* **SUPPLIED RECORDS**:
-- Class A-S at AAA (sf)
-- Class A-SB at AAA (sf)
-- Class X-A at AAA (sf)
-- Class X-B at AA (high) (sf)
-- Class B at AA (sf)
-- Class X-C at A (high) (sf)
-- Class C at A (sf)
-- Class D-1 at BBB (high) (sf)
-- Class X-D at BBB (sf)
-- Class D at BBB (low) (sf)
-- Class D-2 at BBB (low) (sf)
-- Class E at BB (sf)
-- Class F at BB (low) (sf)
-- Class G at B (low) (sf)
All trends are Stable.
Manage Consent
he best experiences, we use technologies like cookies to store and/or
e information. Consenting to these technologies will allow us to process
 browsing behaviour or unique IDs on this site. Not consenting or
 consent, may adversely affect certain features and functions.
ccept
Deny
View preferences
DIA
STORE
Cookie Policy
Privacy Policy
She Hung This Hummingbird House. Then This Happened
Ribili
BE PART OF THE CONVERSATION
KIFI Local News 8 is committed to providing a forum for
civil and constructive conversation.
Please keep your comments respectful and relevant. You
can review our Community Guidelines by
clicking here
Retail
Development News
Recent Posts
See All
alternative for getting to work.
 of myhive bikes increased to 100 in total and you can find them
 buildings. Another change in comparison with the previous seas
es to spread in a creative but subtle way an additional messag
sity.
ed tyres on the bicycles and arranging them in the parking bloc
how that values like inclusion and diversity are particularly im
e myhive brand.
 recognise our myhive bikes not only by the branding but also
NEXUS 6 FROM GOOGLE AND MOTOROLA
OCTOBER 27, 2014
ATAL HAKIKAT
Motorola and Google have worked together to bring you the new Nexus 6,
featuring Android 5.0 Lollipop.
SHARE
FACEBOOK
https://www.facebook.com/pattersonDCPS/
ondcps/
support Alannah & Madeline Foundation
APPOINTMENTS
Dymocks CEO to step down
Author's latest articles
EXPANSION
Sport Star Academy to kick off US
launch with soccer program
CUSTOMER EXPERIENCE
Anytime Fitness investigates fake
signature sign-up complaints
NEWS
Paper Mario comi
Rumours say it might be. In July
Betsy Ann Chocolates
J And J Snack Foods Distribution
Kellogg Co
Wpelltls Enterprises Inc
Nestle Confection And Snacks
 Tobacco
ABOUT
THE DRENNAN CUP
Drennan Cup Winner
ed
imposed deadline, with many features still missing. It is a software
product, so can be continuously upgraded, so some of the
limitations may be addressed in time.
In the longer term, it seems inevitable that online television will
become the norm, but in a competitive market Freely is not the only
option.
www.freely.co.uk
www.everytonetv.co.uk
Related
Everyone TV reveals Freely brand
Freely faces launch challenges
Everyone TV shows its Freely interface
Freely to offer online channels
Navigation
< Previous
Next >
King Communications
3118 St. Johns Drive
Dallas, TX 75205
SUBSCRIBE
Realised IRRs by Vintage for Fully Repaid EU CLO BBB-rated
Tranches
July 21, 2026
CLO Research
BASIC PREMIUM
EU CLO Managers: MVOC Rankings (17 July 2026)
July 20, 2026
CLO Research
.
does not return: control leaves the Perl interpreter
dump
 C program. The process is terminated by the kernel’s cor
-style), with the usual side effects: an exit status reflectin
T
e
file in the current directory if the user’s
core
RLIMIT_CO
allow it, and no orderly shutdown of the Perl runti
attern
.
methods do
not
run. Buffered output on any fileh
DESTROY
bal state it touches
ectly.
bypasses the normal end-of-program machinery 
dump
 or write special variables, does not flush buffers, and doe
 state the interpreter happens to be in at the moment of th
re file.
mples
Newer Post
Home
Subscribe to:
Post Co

* **TASK PROMPT**: Using the material above, output each line exactly as it appears.

* **SOLUTION TO THIS EXERCISE**:
-- Class A-S at AAA (sf)
-- Class A-SB at AAA (sf)
-- Class X-A at AAA (sf)
-- Class X-B at AA (high) (sf)
-- Class B at AA (sf)
-- Class X-C at A (high) (sf)
-- Class C at A (sf)
-- Class D-1 at BBB (high) (sf)
-- Class X-D at BBB (sf)
-- Class D at BBB (low) (sf)
-- Class D-2 at BBB (low) (sf)
-- Class E at BB (sf)
-- Class F at BB (low) (sf)
-- Class G at B (low) (sf)
All trends are Stable.
Manage Consent
he best experiences, we use technologies like cookies to store and/or
e information. Consenting to these technologies will allow us to process
 browsing behaviour or unique IDs on this site. Not consenting or
 consent, may adversely affect certain features and functions.
ccept
Deny
View preferences
DIA
STORE
Cookie Policy
Privacy Policy
She Hung This Hummingbird House. Then This Happened
Ribili
BE PART OF THE CONVERSATION
KIFI Local News 8 is committed to providing a forum for
civil and constructive conversation.
Please keep your comments respectful and relevant. You
can review our Community Guidelines by
clicking here
Retail
Development News
Recent Posts
See All
alternative for getting to work.
 of myhive bikes increased to 100 in total and you can find them
 buildings. Another change in comparison with the previous seas
es to spread in a creative but subtle way an additional messag
sity.
ed tyres on the bicycles and arranging them in the parking bloc
how that values like inclusion and diversity are particularly im
e myhive brand.
 recognise our myhive bikes not only by the branding but also
NEXUS 6 FROM GOOGLE AND MOTOROLA
OCTOBER 27, 2014
ATAL HAKIKAT
Motorola and Google have worked together to bring you the new Nexus 6,
featuring Android 5.0 Lollipop.
SHARE
FACEBOOK
https://www.facebook.com/pattersonDCPS/
ondcps/
support Alannah & Madeline Foundation
APPOINTMENTS
Dymocks CEO to step down
Author's latest articles
EXPANSION
Sport Star Academy to kick off US
launch with soccer program
CUSTOMER EXPERIENCE
Anytime Fitness investigates fake
signature sign-up complaints
NEWS
Paper Mario comi
Rumours say it might be. In July
Betsy Ann Chocolates
J And J Snack Foods Distribution
Kellogg Co
Wpelltls Enterprises Inc
Nestle Confection And Snacks
 Tobacco
ABOUT
THE DRENNAN CUP
Drennan Cup Winner
ed
imposed deadline, with many features still missing. It is a software
product, so can be continuously upgraded, so some of the
limitations may be addressed in time.
In the longer term, it seems inevitable that online television will
become the norm, but in a competitive market Freely is not the only
option.
www.freely.co.uk
www.everytonetv.co.uk
Related
Everyone TV reveals Freely brand
Freely faces launch challenges
Everyone TV shows its Freely interface
Freely to offer online channels
Navigation
< Previous
Next >
King Communications
3118 St. Johns Drive
Dallas, TX 75205
SUBSCRIBE
Realised IRRs by Vintage for Fully Repaid EU CLO BBB-rated
Tranches
July 21, 2026
CLO Research
BASIC PREMIUM
EU CLO Managers: MVOC Rankings (17 July 2026)
July 20, 2026
CLO Research
.
does not return: control leaves the Perl interpreter
dump
 C program. The process is terminated by the kernel’s cor
-style), with the usual side effects: an exit status reflectin
T
e
file in the current directory if the user’s
core
RLIMIT_CO
allow it, and no orderly shutdown of the Perl runti
attern
.
methods do
not
run. Buffered output on any fileh
DESTROY
bal state it touches
ectly.
bypasses the normal end-of-program machinery 
dump
 or write special variables, does not flush buffers, and doe
 state the interpreter happens to be in at the moment of th
re file.
mples
Newer Post
Home
Subscribe to:
Post Co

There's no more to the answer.